Write out the stretch of lines below that begins at the line with "## Karma如何和测试用例沟通的呢？" and ends at the line with "很多时候我们都用一些现成的东", including both, exactly as given and nothing more.

(Beginning of INFORMATION)

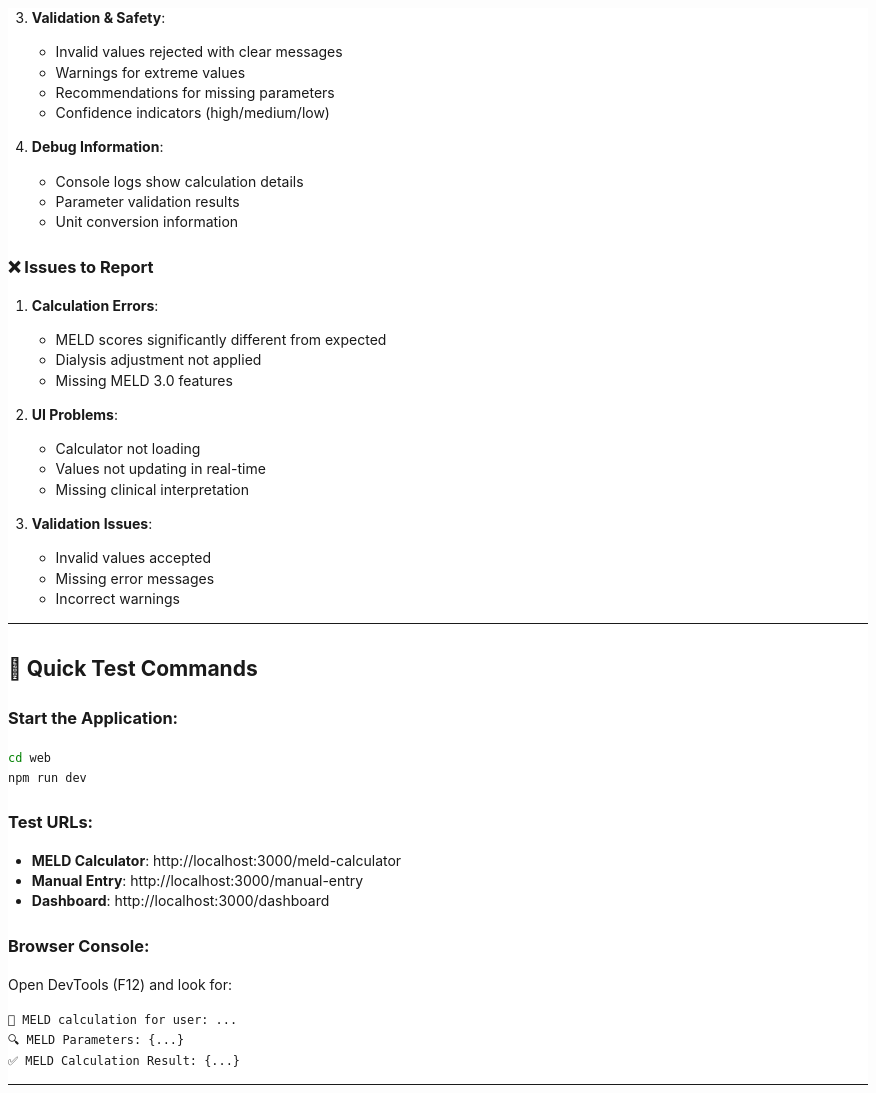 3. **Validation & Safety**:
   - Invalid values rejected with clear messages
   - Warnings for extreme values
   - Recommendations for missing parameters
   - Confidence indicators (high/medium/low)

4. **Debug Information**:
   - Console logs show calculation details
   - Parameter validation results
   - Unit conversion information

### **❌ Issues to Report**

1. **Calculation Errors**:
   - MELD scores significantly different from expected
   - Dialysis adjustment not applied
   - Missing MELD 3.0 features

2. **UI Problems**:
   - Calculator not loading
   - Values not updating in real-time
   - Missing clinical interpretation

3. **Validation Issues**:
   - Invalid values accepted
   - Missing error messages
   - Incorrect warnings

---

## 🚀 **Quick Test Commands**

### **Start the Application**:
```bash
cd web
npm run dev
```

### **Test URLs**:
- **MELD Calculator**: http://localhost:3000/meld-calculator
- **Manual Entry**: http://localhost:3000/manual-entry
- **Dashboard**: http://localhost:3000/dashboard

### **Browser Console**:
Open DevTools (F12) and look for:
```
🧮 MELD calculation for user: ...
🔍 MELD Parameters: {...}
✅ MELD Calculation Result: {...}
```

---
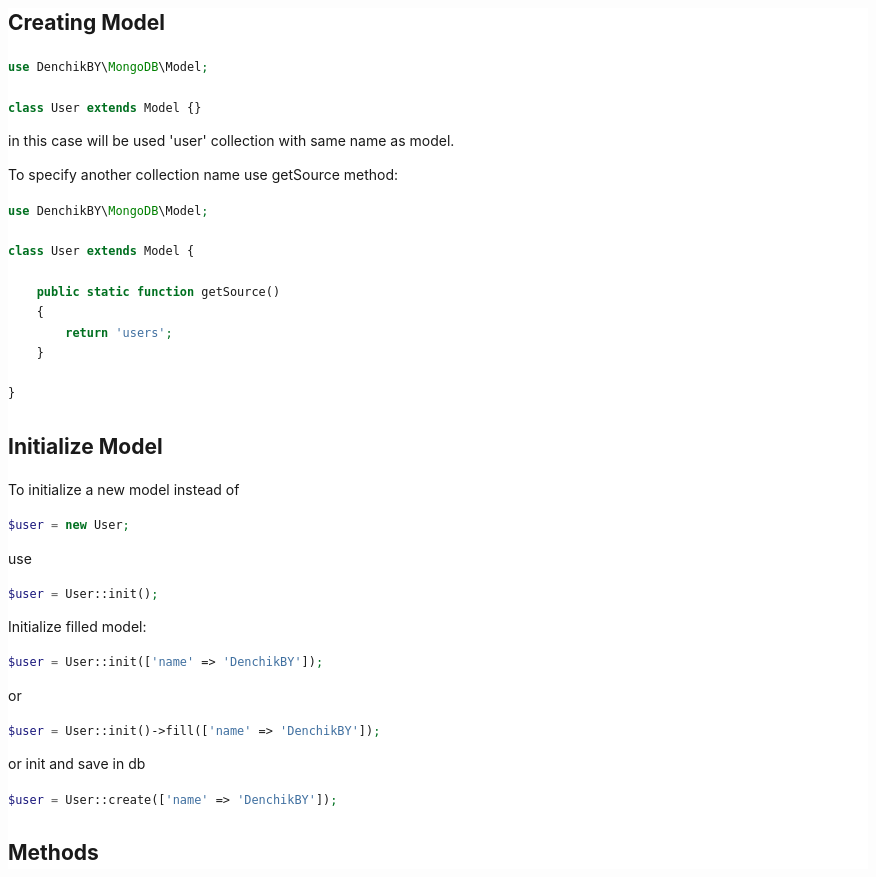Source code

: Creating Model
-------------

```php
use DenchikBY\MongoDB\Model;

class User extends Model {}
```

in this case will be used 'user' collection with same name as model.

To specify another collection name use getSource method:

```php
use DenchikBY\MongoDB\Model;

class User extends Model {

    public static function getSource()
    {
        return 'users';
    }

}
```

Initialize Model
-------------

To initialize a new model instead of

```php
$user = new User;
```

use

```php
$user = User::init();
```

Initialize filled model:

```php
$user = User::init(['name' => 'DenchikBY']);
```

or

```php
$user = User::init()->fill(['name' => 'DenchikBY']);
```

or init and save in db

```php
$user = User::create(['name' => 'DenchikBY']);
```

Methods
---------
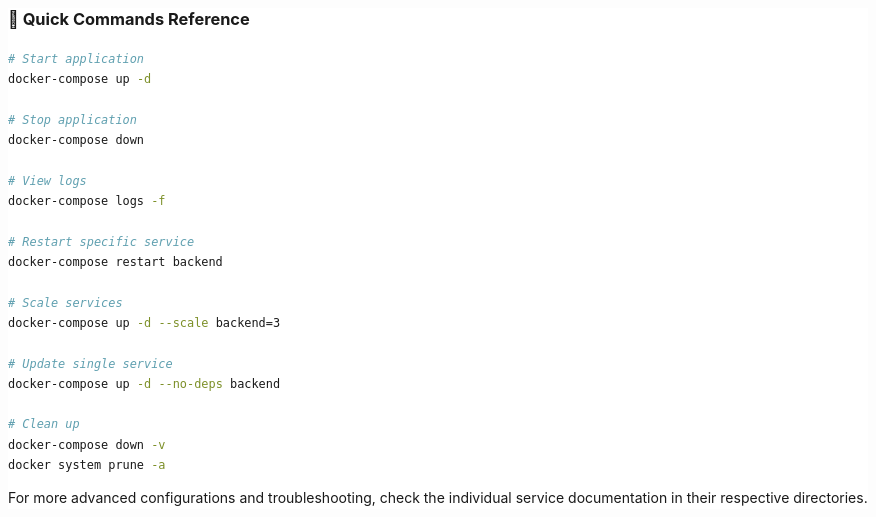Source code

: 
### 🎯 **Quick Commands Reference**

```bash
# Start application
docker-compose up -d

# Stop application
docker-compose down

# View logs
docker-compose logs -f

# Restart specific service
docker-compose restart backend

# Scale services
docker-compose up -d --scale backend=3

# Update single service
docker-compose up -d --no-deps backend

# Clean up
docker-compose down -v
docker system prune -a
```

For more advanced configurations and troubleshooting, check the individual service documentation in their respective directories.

(End of INFORMATION)
(Beginning of INFORMATION)

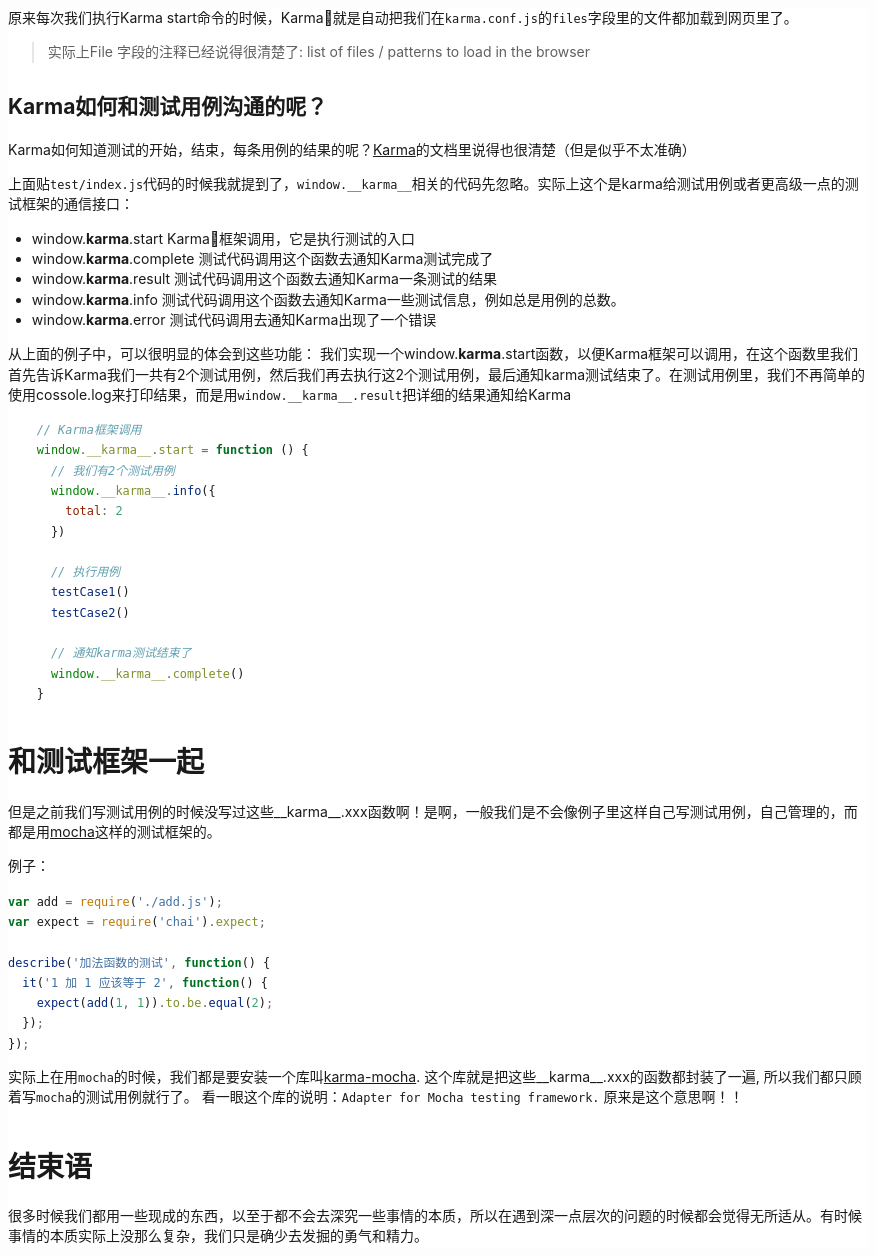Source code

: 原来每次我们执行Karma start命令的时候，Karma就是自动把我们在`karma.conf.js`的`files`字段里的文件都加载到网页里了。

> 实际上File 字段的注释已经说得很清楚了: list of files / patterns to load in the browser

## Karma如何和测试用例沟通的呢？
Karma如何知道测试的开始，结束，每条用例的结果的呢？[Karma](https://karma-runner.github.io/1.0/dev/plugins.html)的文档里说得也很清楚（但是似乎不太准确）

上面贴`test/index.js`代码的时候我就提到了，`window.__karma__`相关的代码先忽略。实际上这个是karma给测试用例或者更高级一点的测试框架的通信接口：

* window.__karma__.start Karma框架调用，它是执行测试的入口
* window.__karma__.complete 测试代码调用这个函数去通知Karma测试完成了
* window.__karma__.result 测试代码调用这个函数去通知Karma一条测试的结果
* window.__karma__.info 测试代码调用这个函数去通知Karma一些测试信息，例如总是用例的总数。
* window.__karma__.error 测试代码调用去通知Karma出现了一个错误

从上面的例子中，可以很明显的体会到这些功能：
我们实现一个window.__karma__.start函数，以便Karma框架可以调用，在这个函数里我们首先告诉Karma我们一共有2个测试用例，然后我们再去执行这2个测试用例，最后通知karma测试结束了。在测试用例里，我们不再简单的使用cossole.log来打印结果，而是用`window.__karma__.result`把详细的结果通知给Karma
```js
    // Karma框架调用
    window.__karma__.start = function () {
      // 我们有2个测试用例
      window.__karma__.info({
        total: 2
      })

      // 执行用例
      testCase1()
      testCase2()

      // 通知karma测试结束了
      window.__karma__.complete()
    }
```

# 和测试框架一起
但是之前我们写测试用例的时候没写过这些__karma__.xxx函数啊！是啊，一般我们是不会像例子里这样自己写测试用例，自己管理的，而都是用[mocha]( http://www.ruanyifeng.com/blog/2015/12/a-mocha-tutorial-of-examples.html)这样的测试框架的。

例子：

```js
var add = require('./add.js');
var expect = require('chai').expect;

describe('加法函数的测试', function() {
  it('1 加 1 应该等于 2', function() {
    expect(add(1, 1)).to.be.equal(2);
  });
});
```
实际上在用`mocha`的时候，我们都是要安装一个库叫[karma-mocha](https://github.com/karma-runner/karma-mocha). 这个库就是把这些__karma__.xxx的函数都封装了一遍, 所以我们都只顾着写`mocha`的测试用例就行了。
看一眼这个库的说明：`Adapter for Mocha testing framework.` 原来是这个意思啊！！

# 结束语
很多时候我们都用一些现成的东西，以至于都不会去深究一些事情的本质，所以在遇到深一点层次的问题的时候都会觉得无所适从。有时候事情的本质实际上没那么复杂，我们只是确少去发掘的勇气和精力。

(End of INFORMATION)
(Beginning of INFORMATION)

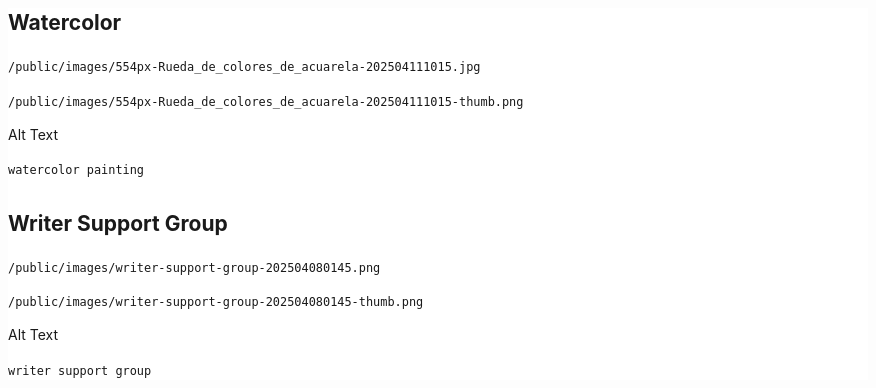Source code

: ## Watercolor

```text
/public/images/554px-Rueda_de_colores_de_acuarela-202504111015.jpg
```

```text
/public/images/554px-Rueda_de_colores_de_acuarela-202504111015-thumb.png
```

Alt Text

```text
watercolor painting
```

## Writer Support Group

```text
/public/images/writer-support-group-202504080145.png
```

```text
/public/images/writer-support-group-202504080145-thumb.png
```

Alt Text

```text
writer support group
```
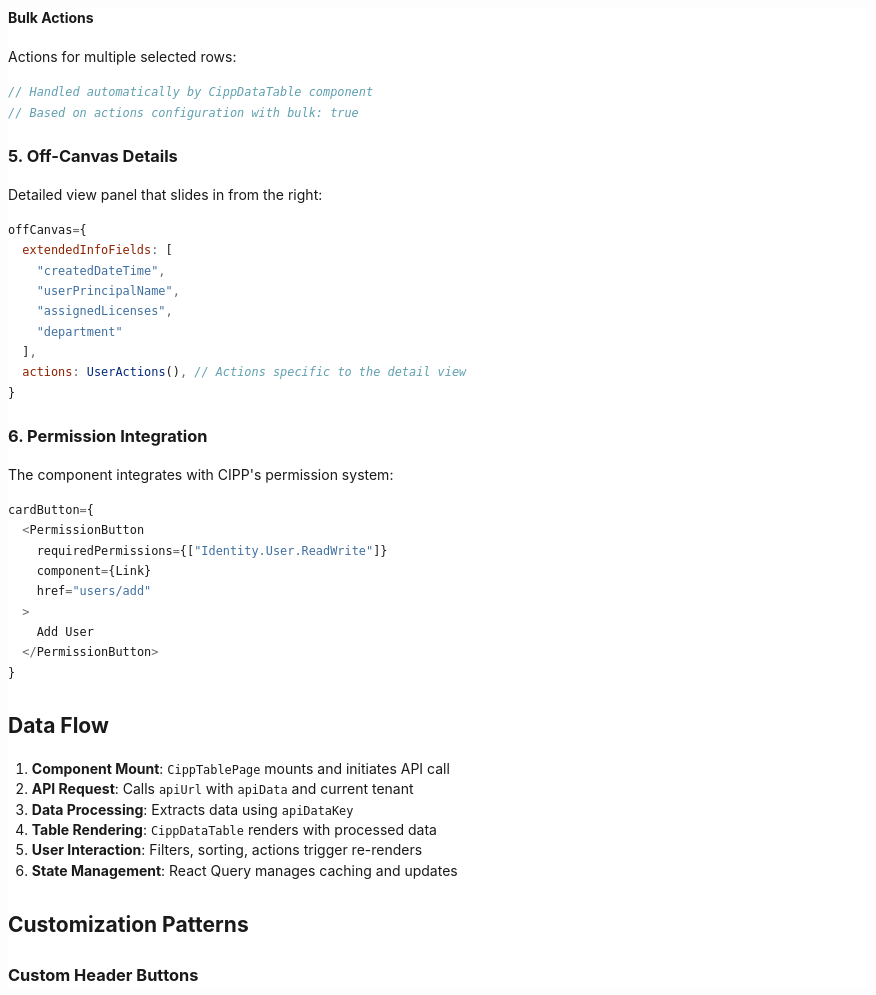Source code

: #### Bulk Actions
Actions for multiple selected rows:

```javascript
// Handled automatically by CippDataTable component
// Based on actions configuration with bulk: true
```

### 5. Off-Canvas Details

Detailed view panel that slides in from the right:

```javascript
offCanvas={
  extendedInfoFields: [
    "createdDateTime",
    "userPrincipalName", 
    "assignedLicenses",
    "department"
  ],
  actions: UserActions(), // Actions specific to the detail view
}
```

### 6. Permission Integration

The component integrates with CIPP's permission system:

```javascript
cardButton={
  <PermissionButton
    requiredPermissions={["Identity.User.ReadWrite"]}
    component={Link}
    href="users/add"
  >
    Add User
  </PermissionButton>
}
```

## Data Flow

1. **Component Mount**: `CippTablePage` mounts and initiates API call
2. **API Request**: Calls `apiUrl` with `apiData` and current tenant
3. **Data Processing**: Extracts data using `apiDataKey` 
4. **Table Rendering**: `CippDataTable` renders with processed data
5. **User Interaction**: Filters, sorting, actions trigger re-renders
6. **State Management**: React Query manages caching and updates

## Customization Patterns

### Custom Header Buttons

(End of INFORMATION)

▶ [RESULT BELOW]
## Karma如何和测试用例沟通的呢？
Karma如何知道测试的开始，结束，每条用例的结果的呢？[Karma](https://karma-runner.github.io/1.0/dev/plugins.html)的文档里说得也很清楚（但是似乎不太准确）

上面贴`test/index.js`代码的时候我就提到了，`window.__karma__`相关的代码先忽略。实际上这个是karma给测试用例或者更高级一点的测试框架的通信接口：

* window.__karma__.start Karma框架调用，它是执行测试的入口
* window.__karma__.complete 测试代码调用这个函数去通知Karma测试完成了
* window.__karma__.result 测试代码调用这个函数去通知Karma一条测试的结果
* window.__karma__.info 测试代码调用这个函数去通知Karma一些测试信息，例如总是用例的总数。
* window.__karma__.error 测试代码调用去通知Karma出现了一个错误

从上面的例子中，可以很明显的体会到这些功能：
我们实现一个window.__karma__.start函数，以便Karma框架可以调用，在这个函数里我们首先告诉Karma我们一共有2个测试用例，然后我们再去执行这2个测试用例，最后通知karma测试结束了。在测试用例里，我们不再简单的使用cossole.log来打印结果，而是用`window.__karma__.result`把详细的结果通知给Karma
```js
    // Karma框架调用
    window.__karma__.start = function () {
      // 我们有2个测试用例
      window.__karma__.info({
        total: 2
      })

      // 执行用例
      testCase1()
      testCase2()

      // 通知karma测试结束了
      window.__karma__.complete()
    }
```

# 和测试框架一起
但是之前我们写测试用例的时候没写过这些__karma__.xxx函数啊！是啊，一般我们是不会像例子里这样自己写测试用例，自己管理的，而都是用[mocha]( http://www.ruanyifeng.com/blog/2015/12/a-mocha-tutorial-of-examples.html)这样的测试框架的。

例子：

```js
var add = require('./add.js');
var expect = require('chai').expect;

describe('加法函数的测试', function() {
  it('1 加 1 应该等于 2', function() {
    expect(add(1, 1)).to.be.equal(2);
  });
});
```
实际上在用`mocha`的时候，我们都是要安装一个库叫[karma-mocha](https://github.com/karma-runner/karma-mocha). 这个库就是把这些__karma__.xxx的函数都封装了一遍, 所以我们都只顾着写`mocha`的测试用例就行了。
看一眼这个库的说明：`Adapter for Mocha testing framework.` 原来是这个意思啊！！

# 结束语
很多时候我们都用一些现成的东西，以至于都不会去深究一些事情的本质，所以在遇到深一点层次的问题的时候都会觉得无所适从。有时候事情的本质实际上没那么复杂，我们只是确少去发掘的勇气和精力。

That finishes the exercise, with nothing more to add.